Dans ce clan, la tâche de faire perpétuer la filiation est transmis au père par le grand-père paternel, dans le cas de cette famille le père fait des concessions dans l’intérêt général. Il ne supporte l’injustice que pour montrer sa piété filiale. C’est finalement par la naissance d’un fils qu’il satisfait le désir des ses parents « pour continuer à brûler de l’encens [pour nos ancêtres], pour ne pas laisser mourir le clan ». De plus par le succès de son fils il voit atteindre son désir d’entrer à l’université.
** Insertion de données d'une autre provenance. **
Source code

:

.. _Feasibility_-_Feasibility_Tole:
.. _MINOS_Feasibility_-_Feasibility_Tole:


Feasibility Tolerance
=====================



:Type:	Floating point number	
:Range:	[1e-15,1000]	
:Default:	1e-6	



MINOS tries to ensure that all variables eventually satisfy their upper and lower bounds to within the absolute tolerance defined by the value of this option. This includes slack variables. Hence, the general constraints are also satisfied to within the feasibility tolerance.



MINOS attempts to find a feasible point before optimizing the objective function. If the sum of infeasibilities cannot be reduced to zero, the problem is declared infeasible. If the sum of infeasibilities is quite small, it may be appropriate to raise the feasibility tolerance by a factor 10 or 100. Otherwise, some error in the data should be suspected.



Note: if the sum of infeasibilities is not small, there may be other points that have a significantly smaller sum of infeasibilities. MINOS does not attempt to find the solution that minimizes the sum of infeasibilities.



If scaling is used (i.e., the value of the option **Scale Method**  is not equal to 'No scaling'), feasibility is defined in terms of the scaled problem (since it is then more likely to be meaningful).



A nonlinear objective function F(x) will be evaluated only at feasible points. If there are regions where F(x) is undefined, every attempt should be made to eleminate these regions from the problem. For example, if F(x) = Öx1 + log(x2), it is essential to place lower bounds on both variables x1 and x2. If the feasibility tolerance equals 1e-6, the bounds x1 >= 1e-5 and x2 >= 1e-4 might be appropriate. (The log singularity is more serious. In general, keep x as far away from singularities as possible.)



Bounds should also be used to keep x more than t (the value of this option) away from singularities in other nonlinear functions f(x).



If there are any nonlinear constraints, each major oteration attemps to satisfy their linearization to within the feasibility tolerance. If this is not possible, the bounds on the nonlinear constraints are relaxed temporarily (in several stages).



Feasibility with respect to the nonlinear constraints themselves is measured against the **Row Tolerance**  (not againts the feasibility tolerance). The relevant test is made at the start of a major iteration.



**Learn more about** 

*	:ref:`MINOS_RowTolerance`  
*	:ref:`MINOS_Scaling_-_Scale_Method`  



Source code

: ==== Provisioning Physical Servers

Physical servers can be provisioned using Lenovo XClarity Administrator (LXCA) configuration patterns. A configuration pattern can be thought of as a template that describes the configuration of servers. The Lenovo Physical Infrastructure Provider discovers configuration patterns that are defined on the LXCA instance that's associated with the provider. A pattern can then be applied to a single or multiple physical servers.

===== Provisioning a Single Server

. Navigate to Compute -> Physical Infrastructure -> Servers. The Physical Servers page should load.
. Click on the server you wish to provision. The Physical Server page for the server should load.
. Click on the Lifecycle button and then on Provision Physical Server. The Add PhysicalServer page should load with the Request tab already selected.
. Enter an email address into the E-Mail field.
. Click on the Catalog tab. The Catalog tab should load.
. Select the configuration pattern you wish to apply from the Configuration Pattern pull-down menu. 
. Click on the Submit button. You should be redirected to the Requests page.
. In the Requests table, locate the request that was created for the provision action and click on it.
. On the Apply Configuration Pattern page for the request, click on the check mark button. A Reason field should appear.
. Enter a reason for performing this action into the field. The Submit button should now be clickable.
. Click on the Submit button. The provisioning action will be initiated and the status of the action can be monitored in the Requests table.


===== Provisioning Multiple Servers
Les grands-mères de Mademoiselle Qu sont le femmes traditionnelle qui s’identifient activement à cette tradition chinoise vieille de plusieurs milliers d’années « les femme doivent donner naissance aux fils , pour transmettre l’ancêtre dans la famille de leur mari ». Mais la mère de Mademoiselle Qu d’une part face à son destin ne veut plus vivre et d’autre part est obligée de donner naissance à un enfant après l’autre, de donner ses filles, jusqu’au jour où elle donne naissance à un garçon, elle met toutes ses forces dans ce fils. Elle s’identifie à tout cela passivement. Par contre Mademoiselle Qu, refusée par ces grands-parents paternels, mal acceptée par ses parents et la société, rejetée à l’extérieur du système traditionnel, elle ne peut s’identifie à une telle tradition. Lorsque Mademoiselle Qu envie sa sœur ainée qui se marie et a une famille heureuse, en même temps en elle-même elle se révolte contre tout cela. « je ne veux pas ressembler à mes grands-mères, ou ma mère, ces vies qu’elles ont vécues, ces hommes à qui elles se sont mariées, pour avoir un fils, c’est ainsi passer la vie sans moi, c’est une bien triste vie. » Elle ne peut faire autrement que de chercher une autre voie différente de celle de la tradition, par le transfert, elle s’identifie à une position d’une nouvelle féminité indépendante.

Par Xiao Hong Qiu

[1] Traduction de Violaine Liebhart. Ce texte fut présenté au colloque « Ancêtre et transmission » du Centre Psychanalytique de Chengdu en avril 2014, à Chengdu, il fut travaillé pour l’occasion lors d’échanges avec Monique Tricot puis se trouva largement repris et remanié lors de discussions de travail avec le psychanalyste et anthropologue Olivier Douville à Chengdu

[2] Psychanalyste, Centre Psychanalytique de Chengdu. xiaoyue1113@126.com

[3] « Qū » possède aussi de nombreuses autres significations : 1) « en » virage, 2) se soumettre, 3) souffrir d'injustice ou d’un tort, 4) mal, injustice. En tant que verbe, il peut aussi signifier 1) courber, plier, fléchir, 2) se soumettre, s'abaisser, s'humilier, 3) en tort, dans l'erreur.

[4] Le culte des ancêtres proches (les disparus de la première à la sixième génération précédant le sujet vivant) a aussi comme fonction de render hommage à la lignée et de mettre le sujet masculin qui officie dans ces cultes en position suffisamment claire et digne pour pouvoir la continuer.